Regardless of your opinion of the IRD or the NCC, the report raises serious questions about the National Council of Churches and it's sources of funding. Bob Edgar, like the UCC's John Thomas, doesn't like to have his motives questioned and will undoubtedly respond by claiming a right-wing conspiracy instead of actually explaining why the National Council of Churches hasn't been more transparent about it's sources of funding. In September, 2005, the United Methodist Church (Edgar's own church and the largest member of the National Council of Churches) sent a "letter of concern" to the NCC over the departure of the Antiochian Orthodox Church and called for “immediate steps to understand” why the Orthodox church left the NCC. In the same letter, the United Methodist Church also expressed it's "disdain" over a politically loaded fund raising letter that Edgar sent out in June of 2005.
Edgar's initial reaction to the criticism he received from the letter was to suggest a conspiracy by "those who try to dilute our witness and mislead our friends by suggesting that the National Council of Churches is a partisan, left-leaning organization." However, his tune changed after the UMC letter. Thomas Hoyt, then President of the National Council of Churches, said that Edgar now “has acknowledged that the letter was sent from the development office without proper review."

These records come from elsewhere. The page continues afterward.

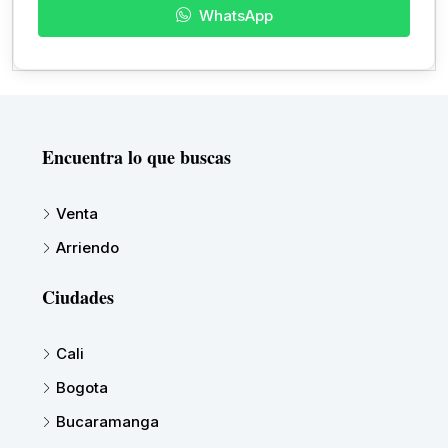
WhatsApp
Encuentra lo que buscas
Venta
Arriendo
Ciudades
Cali
Bogota
Bucaramanga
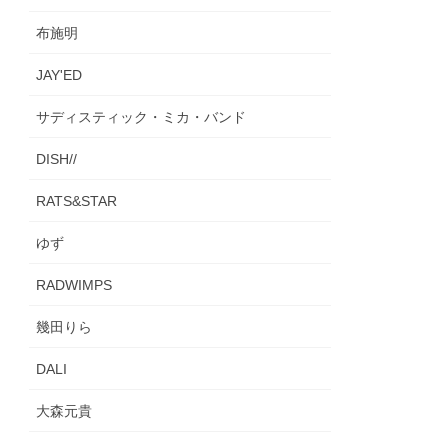
布施明
JAY'ED
サディスティック・ミカ・バンド
DISH//
RATS&STAR
ゆず
RADWIMPS
幾田りら
DALI
大森元貴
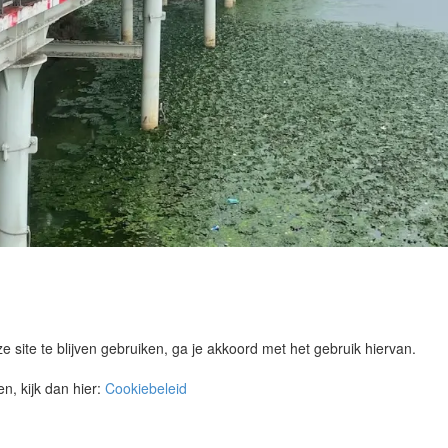
e site te blijven gebruiken, ga je akkoord met het gebruik hiervan.
n, kijk dan hier:
Cookiebeleid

The IRD, on the other hand, has a clear political agenda. Unlike the National Council of Churches, their agenda is transparent and their sources of funding are very public. But the biggest difference between the NCC and the IRD is their constituency. Whether you love them or hate them, the IRD's members voluntarily and directly subscribe to their values and principles. The 45 million members that the NCC claims to represent are buried under multiple levels of bureaucracy between their local churches, associations, conferences and denomination offices that there is literally no connection between the NCC and it's members. Further, since the NCC claims to speak with a prophetic voice on a range of issues, it has a moral obligation to publicly disclose it's sources of funding and political alliances - but it does not. At a minimum, the IRD report provides a level of transparency that the NCC won't disclose on it's own.